Do as I mean, not as I say: Sequence Loss Training for Spoken Language
Understanding
- URL: http://arxiv.org/abs/2102.06750v1
- Date: Fri, 12 Feb 2021 20:09:08 GMT
- Title: Do as I mean, not as I say: Sequence Loss Training for Spoken Language
Understanding
- Authors: Milind Rao, Pranav Dheram, Gautam Tiwari, Anirudh Raju, Jasha Droppo,
Ariya Rastrow, Andreas Stolcke
- Abstract summary: Spoken language understanding (SLU) systems extract transcriptions, as well as semantics of intent or named entities from speech.
We propose non-differentiable sequence losses based on SLU metrics as a proxy for semantic error and use the REINFORCE trick to train ASR and SLU models with this loss.
We show that custom sequence loss training is the state-of-the-art on open SLU datasets and leads to 6% relative improvement in both ASR and NLU performance metrics.

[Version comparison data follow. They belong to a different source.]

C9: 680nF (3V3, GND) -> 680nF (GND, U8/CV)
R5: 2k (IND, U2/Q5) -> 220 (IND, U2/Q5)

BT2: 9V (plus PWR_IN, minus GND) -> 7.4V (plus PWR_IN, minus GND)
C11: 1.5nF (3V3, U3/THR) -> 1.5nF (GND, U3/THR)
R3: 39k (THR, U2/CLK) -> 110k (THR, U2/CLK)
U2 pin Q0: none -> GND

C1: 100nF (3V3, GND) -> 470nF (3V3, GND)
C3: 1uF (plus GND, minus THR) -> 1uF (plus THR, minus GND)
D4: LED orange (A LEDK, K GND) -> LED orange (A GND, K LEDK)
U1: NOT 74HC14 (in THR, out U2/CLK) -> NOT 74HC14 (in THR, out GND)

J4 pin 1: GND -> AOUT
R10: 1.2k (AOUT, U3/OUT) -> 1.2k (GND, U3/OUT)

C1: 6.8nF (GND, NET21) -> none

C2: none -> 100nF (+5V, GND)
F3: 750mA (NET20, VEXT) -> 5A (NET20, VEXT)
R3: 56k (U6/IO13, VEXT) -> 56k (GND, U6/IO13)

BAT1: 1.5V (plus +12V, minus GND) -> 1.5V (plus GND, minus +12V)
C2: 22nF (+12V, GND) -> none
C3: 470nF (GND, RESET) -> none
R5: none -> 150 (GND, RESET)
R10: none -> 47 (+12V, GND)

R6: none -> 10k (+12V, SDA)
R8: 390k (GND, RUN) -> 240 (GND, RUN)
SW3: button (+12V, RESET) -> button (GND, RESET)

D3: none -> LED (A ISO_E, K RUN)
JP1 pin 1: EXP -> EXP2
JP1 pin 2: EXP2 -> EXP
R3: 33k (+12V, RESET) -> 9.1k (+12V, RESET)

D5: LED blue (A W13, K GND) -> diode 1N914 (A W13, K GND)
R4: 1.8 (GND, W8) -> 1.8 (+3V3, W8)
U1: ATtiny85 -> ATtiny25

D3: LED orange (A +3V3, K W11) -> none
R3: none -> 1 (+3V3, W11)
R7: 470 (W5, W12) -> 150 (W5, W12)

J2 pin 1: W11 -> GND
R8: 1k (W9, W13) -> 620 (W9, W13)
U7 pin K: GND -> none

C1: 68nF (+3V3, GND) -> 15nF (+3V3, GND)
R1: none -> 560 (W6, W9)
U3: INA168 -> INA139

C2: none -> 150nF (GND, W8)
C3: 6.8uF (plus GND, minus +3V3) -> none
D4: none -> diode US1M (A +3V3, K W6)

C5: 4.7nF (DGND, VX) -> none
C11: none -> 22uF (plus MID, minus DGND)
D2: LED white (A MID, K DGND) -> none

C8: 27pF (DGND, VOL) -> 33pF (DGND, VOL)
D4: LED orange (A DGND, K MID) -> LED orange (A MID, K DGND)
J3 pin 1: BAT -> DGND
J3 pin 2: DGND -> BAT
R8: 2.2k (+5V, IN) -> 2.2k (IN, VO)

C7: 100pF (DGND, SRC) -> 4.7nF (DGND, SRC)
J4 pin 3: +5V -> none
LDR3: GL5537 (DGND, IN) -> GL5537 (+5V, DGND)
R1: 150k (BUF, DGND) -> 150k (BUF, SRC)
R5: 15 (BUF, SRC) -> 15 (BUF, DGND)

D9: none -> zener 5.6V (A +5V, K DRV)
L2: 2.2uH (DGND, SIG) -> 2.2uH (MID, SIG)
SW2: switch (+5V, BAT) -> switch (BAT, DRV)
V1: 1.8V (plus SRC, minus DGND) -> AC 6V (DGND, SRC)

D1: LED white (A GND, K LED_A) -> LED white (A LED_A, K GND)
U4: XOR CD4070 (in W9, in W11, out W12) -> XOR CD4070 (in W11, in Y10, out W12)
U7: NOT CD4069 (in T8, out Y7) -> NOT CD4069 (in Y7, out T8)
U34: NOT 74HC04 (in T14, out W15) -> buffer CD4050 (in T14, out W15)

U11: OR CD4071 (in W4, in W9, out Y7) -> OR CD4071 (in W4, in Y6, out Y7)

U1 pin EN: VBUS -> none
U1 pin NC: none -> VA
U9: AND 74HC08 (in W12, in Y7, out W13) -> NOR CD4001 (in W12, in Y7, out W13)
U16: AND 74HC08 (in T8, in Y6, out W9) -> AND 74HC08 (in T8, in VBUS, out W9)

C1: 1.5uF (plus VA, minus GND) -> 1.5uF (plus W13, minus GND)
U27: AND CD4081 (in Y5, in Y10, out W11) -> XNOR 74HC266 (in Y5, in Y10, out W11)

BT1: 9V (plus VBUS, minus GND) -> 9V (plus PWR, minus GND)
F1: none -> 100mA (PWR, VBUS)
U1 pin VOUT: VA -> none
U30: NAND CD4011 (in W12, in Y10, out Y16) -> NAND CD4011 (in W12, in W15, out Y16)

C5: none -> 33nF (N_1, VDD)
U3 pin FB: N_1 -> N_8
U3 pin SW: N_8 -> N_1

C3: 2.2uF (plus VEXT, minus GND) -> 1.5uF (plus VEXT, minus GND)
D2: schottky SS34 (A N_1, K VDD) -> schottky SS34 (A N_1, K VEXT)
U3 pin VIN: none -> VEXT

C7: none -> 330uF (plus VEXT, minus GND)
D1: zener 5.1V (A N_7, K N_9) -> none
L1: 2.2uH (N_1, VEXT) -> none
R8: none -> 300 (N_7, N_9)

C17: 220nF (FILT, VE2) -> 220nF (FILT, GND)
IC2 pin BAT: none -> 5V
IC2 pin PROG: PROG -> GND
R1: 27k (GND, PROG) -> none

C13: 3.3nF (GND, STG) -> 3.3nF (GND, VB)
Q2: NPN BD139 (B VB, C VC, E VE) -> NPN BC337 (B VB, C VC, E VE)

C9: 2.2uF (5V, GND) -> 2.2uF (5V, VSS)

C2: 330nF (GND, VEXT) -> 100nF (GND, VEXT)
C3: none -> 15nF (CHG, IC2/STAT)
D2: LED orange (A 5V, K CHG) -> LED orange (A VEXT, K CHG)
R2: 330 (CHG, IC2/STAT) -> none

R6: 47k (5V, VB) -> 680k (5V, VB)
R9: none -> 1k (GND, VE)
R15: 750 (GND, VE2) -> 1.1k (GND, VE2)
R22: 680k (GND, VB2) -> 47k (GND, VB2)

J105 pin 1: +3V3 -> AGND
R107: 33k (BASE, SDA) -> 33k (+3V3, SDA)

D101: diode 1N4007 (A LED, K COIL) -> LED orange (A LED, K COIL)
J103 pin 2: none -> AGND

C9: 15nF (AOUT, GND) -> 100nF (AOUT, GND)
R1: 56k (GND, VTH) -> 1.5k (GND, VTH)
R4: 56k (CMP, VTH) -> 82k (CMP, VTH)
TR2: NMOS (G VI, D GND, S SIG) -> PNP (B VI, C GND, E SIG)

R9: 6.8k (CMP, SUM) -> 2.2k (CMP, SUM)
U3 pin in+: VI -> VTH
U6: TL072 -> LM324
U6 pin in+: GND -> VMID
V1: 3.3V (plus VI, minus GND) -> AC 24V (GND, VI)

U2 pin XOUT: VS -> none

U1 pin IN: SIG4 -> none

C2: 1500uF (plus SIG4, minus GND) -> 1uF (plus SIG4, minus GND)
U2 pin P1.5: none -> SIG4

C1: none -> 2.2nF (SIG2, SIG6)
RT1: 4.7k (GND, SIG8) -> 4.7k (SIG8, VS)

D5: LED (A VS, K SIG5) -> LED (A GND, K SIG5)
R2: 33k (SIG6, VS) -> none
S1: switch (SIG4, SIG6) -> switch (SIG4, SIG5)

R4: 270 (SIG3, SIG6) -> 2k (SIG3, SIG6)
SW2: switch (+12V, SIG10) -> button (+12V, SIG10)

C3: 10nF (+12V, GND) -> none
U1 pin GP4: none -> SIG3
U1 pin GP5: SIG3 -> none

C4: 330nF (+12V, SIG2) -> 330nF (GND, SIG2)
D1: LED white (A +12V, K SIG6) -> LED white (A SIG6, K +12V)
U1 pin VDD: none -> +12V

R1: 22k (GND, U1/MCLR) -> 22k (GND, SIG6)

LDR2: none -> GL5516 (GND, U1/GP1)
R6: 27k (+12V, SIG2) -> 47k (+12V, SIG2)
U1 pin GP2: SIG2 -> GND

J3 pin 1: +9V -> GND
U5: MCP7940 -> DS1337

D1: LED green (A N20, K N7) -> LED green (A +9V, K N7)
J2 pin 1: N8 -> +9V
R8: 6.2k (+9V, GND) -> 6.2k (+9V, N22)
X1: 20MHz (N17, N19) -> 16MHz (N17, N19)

- Score: 22.652754839140744
- License: http://arxiv.org/licenses/nonexclusive-distrib/1.0/
- Abstract: Spoken language understanding (SLU) systems extract transcriptions, as well
as semantics of intent or named entities from speech, and are essential
components of voice activated systems. SLU models, which either directly
extract semantics from audio or are composed of pipelined automatic speech
recognition (ASR) and natural language understanding (NLU) models, are
typically trained via differentiable cross-entropy losses, even when the
relevant performance metrics of interest are word or semantic error rates. In
this work, we propose non-differentiable sequence losses based on SLU metrics
as a proxy for semantic error and use the REINFORCE trick to train ASR and SLU
models with this loss. We show that custom sequence loss training is the
state-of-the-art on open SLU datasets and leads to 6% relative improvement in
both ASR and NLU performance metrics on large proprietary datasets. We also
demonstrate how the semantic sequence loss training paradigm can be used to
update ASR and SLU models without transcripts, using semantic feedback alone.